Urban structure is the arrangement of land use in urban areas. Sociologists, economists, and geographers have developed several models, explaining where different types of people and businesses tend to exist within the urban setting. Three models are described in this article. Urban structure can also refer to the urban spatial structure, which concerns the arrangement of public and private space in cities and the degree of connectivity and accessibility.

Zonal model

This model was the first to explain distribution of social groups within urban areas. Based on one single city, Chicago, it was created by sociologist Ernest Burgess in 1924. According to this model, a city grows outward from a central point in a series of rings. The innermost ring represents the central business district. It is surrounded by a second ring, the zone of transition, which contains industry and poorer-quality housing. The third ring contains housing for the working-class and is called the zone of independent workers' homes. The fourth ring has newer and larger houses usually occupied by the middle-class. This ring is called the zone of better residences. The outermost ring is called the commuter's zone. This zone represents people who choose to live in residential suburbs and take a daily commute into the CBD to work.

Sectoral model

A second theory of urban structure was proposed in 1939 by an economist named Homer Hoyt. His model, the sector model, proposed that a city develops in sectors instead of rings. Certain areas of a city are more attractive for various activities, whether by chance or geographic and environmental reasons. As the city grows and these activities flourish and expand outward, they do so in a wedge and become a sector of the city. If a district is set up for high income housing, for example, any new development in that district will expand from the outer edge.

To some degree this theory is just a refinement on the concentric model rather than a radical restatement. Both Hoyt and Burgess claimed Chicago supported their model.
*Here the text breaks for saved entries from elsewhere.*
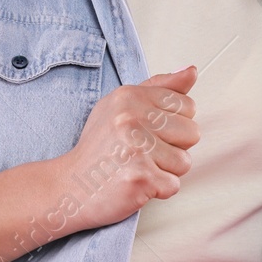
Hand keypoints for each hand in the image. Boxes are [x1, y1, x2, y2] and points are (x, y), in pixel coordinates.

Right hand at [52, 65, 199, 231]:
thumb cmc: (100, 147)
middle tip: (141, 153)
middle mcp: (132, 117)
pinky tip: (135, 183)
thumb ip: (160, 87)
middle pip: (191, 133)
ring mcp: (135, 147)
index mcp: (130, 96)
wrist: (70, 186)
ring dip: (165, 171)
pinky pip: (173, 185)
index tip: (148, 132)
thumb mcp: (123, 105)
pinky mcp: (140, 176)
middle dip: (172, 148)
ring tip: (137, 167)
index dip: (173, 125)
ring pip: (184, 162)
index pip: (187, 105)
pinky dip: (158, 190)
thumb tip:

Burgess claimed that Chicago's central business district was surrounded by a series of rings, broken only by Lake Michigan. Hoyt argued that the best housing developed north from the central business district along Lake Michigan, while industry located along major rail lines and roads to the south, southwest, and northwest.

Calgary, Alberta almost perfectly fits Hoyt's sector model.

Multiple nuclei model

Geographers C.D. Harris and E. L. Ullman developed the multiple nuclei model in 1945. According to this model, a city contains more than one center around which activities revolve. Some activities are attracted to particular nodes while others try to avoid them. For example, a university node may attract well-educated residents, pizzerias, and bookstores, whereas an airport may attract hotels and warehouses. Incompatible land use activities will avoid clustering in the same area, explaining why heavy industry and high-income housing rarely exist in the same neighbourhood.

Road Structure

The arrangement of streets and large thoroughfares in cities can be further divided into various arrangements throughout the different regions of the world. The structure of the roads themselves is usually representative of the dominant culture of the region.

  • Europe: A ringed weblike structure is typically found in European cities. Medieval European towns were typically constructed around a church or cathedral. Cities founded prior to Christian influence were built around temples and other structures of cultural significance. As such, roads usually radiate outward from this central nucleus. Examples include Rome, which was built around the Colosseum, and Cologne, built around the Kölner Dom.
  • North America: A gridlike pattern is common in North American cities, which unlike European Cities, are typically built around a central business district. Early colonial cities such as Boston have a structure that is a hybrid of both the central nucleus structure and the grid structure. In Southwestern Cities such as Phoenix, this grid structure is astoundingly apparent in aerial photographs of the urban area.